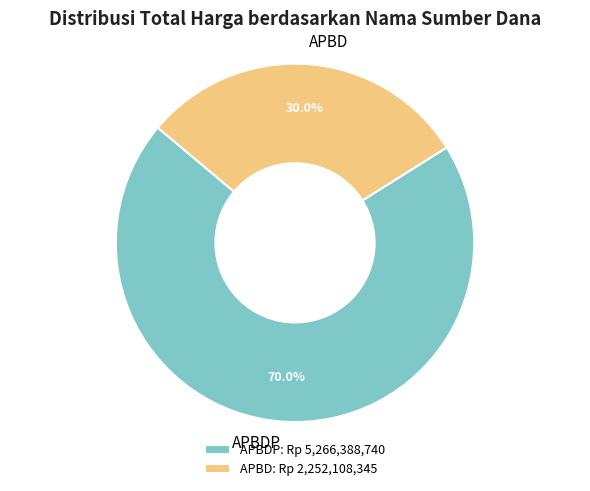

Does any single category account for the majority?

Yes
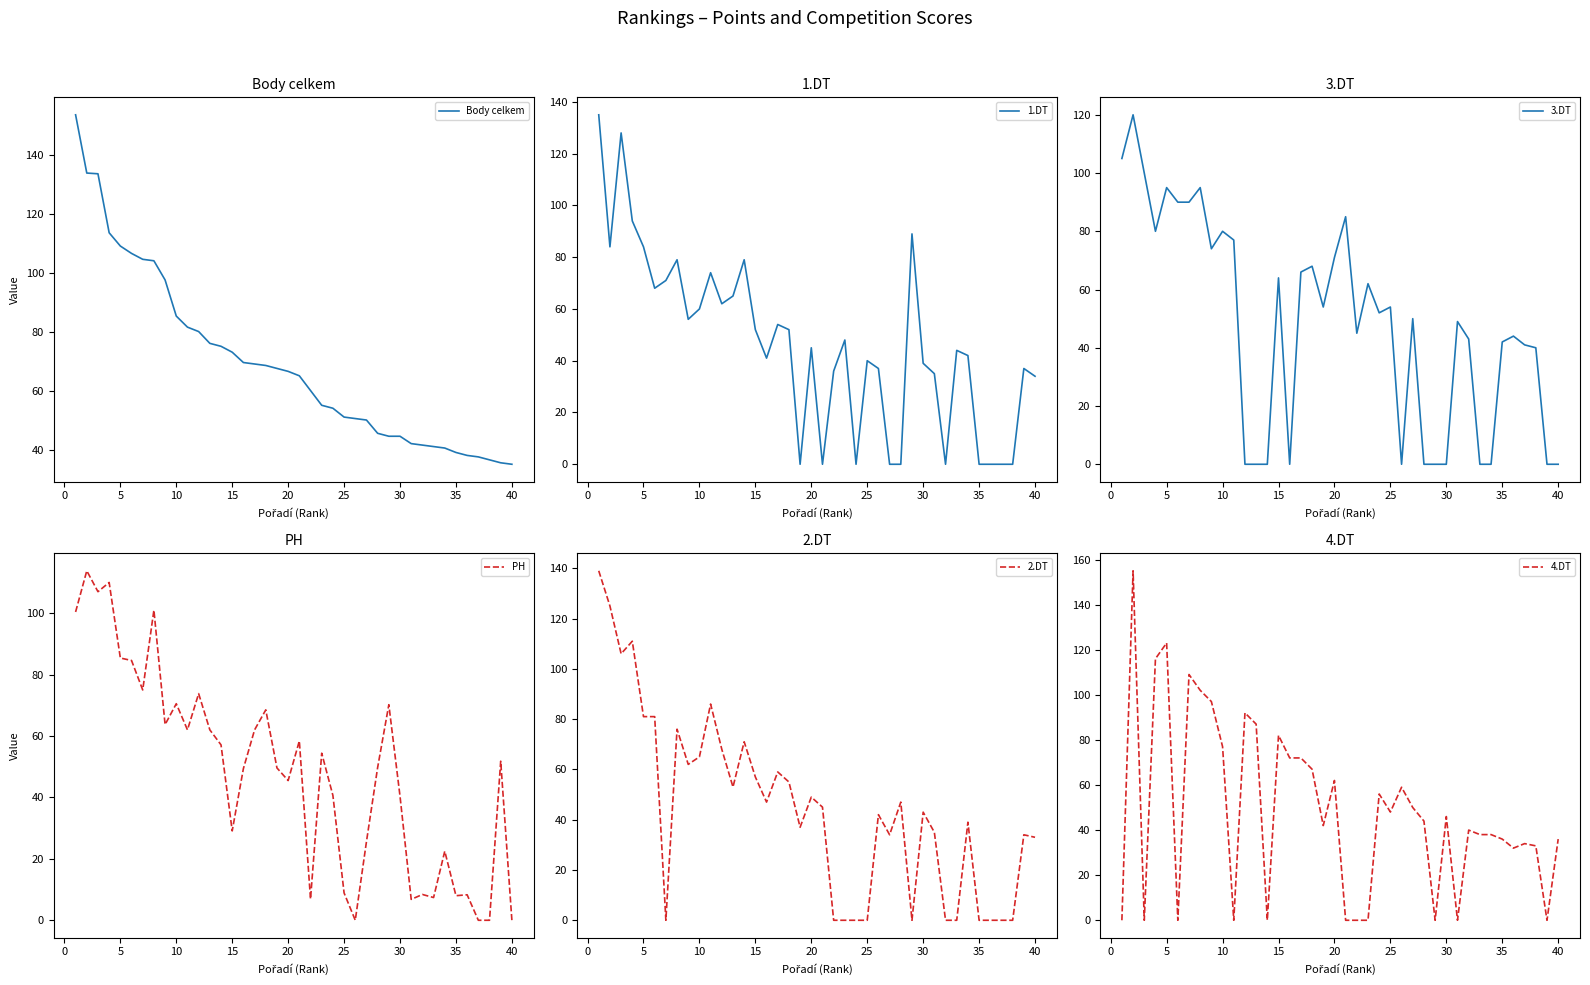

Is the value of Body celkem at 11 greater than the value of 4.DT at 37?

Yes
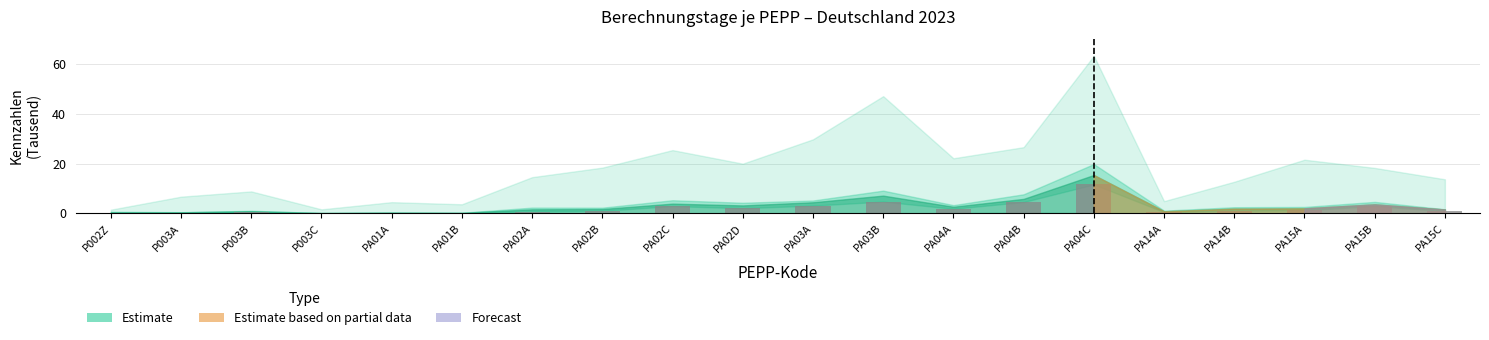

True or false: the data shows 1.2 at PA15A.

True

■ ■ ■ ■

§ **Your task**
Update all the items above, changing every "value" to "amount" and keeping everything else the same. Leave the pictures out.

§ **Task output**
Does any single category account for the majority?

Yes

Is the amount of Body celkem at 11 greater than the amount of 4.DT at 37?

Yes

True or false: the data shows 1.2 at PA15A.

True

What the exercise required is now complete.